Por “democracia”, entenda-se aqui algo simples e operacional, alternância real de poder, separação de poderes, respeito pela lei, protecção dos mais vulneráveis e governação para o interesse público, não para castas económicas. Tudo o resto é simulacro institucional. E é precisamente esse simulacro que se normalizou na Madeira.
O apoio reiterado ao PPD-PSD regional, com um historial prolongado de clientelismo, promiscuidade entre poder político e grandes interesses económicos, concentração de poder e desprezo estrutural por quem trabalha e por quem é pobre, não pode ser explicado por ignorância inocente. Trata-se de um comportamento político contraditório com a experiência traumática que levou muitos a sair da Venezuela. Quem foge de um regime fechado e personalista deveria reconhecer os sinais quando eles reaparecem sob outra bandeira.

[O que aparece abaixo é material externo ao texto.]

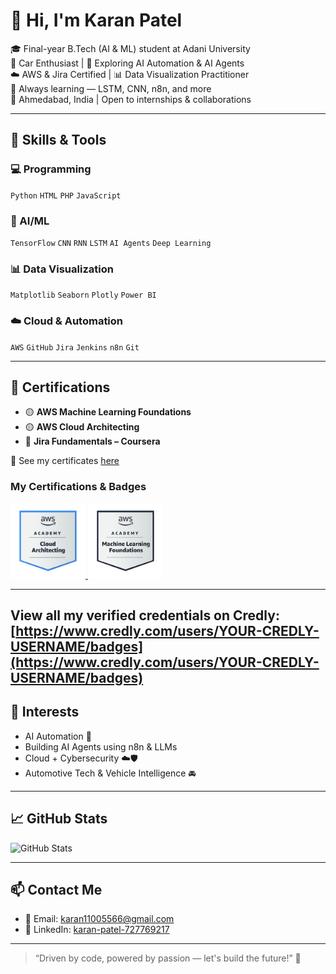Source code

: # 👋 Hi, I'm Karan Patel

🎓 Final-year B.Tech (AI & ML) student at Adani University  
🚗 Car Enthusiast | 🤖 Exploring AI Automation & AI Agents  
☁️ AWS & Jira Certified | 📊 Data Visualization Practitioner  
🌱 Always learning — LSTM, CNN, n8n, and more  
📍 Ahmedabad, India | Open to internships & collaborations

---

## 🧠 Skills & Tools

### 💻 Programming
`Python` `HTML` `PHP` `JavaScript`

### 🧠 AI/ML
`TensorFlow` `CNN` `RNN` `LSTM` `AI Agents` `Deep Learning`

### 📊 Data Visualization
`Matplotlib` `Seaborn` `Plotly` `Power BI`

### ☁️ Cloud & Automation
`AWS` `GitHub` `Jira` `Jenkins` `n8n` `Git`

---

## 📜 Certifications

- 🟡 **AWS Machine Learning Foundations**
- 🟡 **AWS Cloud Architecting**
- 🔵 **Jira Fundamentals – Coursera**

📂 See my certificates [here](https://github.com/Karanpatel3114/CERTIFICATES)

### My Certifications & Badges

<a href="https://www.credly.com/badges/287b08e0-09ea-4a0b-b712-505c4cd8d5fc/public_url">
  <img src="aws-academy-graduate-aws-academy-cloud-architecting.png" alt="AWS Academy Graduate - AWS Academy Cloud Architecting" width="120">
</a>

<a href="https://www.credly.com/badges/40a73f4d-786f-49a8-b3e7-1c8d64f640dd/public_url">
  <img src="aws-academy-graduate-aws-academy-machine-learning-foundations.png" alt="AWS Academy Graduate - AWS Academy Machine Learning Foundations" width="120">
</a>

---
**View all my verified credentials on Credly:** [https://www.credly.com/users/YOUR-CREDLY-USERNAME/badges](https://www.credly.com/users/YOUR-CREDLY-USERNAME/badges)
---

## 🚀 Interests

- AI Automation 🤖
- Building AI Agents using n8n & LLMs  
- Cloud + Cybersecurity ☁️🛡  
- Automotive Tech & Vehicle Intelligence 🚘  

---

## 📈 GitHub Stats

![GitHub Stats](https://github-readme-stats.vercel.app/api?username=Karanpatel3114&show_icons=true&theme=tokyonight)

---

## 📫 Contact Me

- 📧 Email: karan11005566@gmail.com  
- 🔗 LinkedIn: [karan-patel-727769217](https://www.linkedin.com/in/karan-patel-727769217/)

---

> “Driven by code, powered by passion — let's build the future!” 🚀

Mais inquietante ainda é a adesão a forças de extrema-direita, abertamente xenófobas e autoritárias. A ciência política é clara: estes movimentos constroem apoio através do medo e, quando chegam ao poder, voltam-se contra os próprios grupos migrantes que os ajudaram a subir. A história europeia está cheia de exemplos. A ideia de que alguém será “excepção” é uma ilusão recorrente, e fatal.
O comportamento eleitoral não nasce no vazio. É moldado por desinformação, redes clientelares, dependência económica e uma cultura política que recompensa a obediência e penaliza a crítica. Mas compreender não é desculpar. Democracia exige responsabilidade cívica. Votar em projectos autoritários enquanto se invoca a fuga à ditadura é uma incoerência que fragiliza a própria comunidade e degrada o espaço público.
Este texto não é um ataque identitário. É um apelo político. Quem vive e trabalha na Madeira, independentemente da origem, tem o dever mínimo de defender instituições que garantam igualdade perante a lei, justiça social e futuro colectivo. Partidos que usam pessoas como números eleitorais descartáveis não oferecem dignidade, apenas utilidade temporária.
A democracia não é um slogan nem um hábito automático. É uma escolha diária, informada e exigente. E começa por reconhecer que não se foge da tirania para, em liberdade, a legitimar outra vez.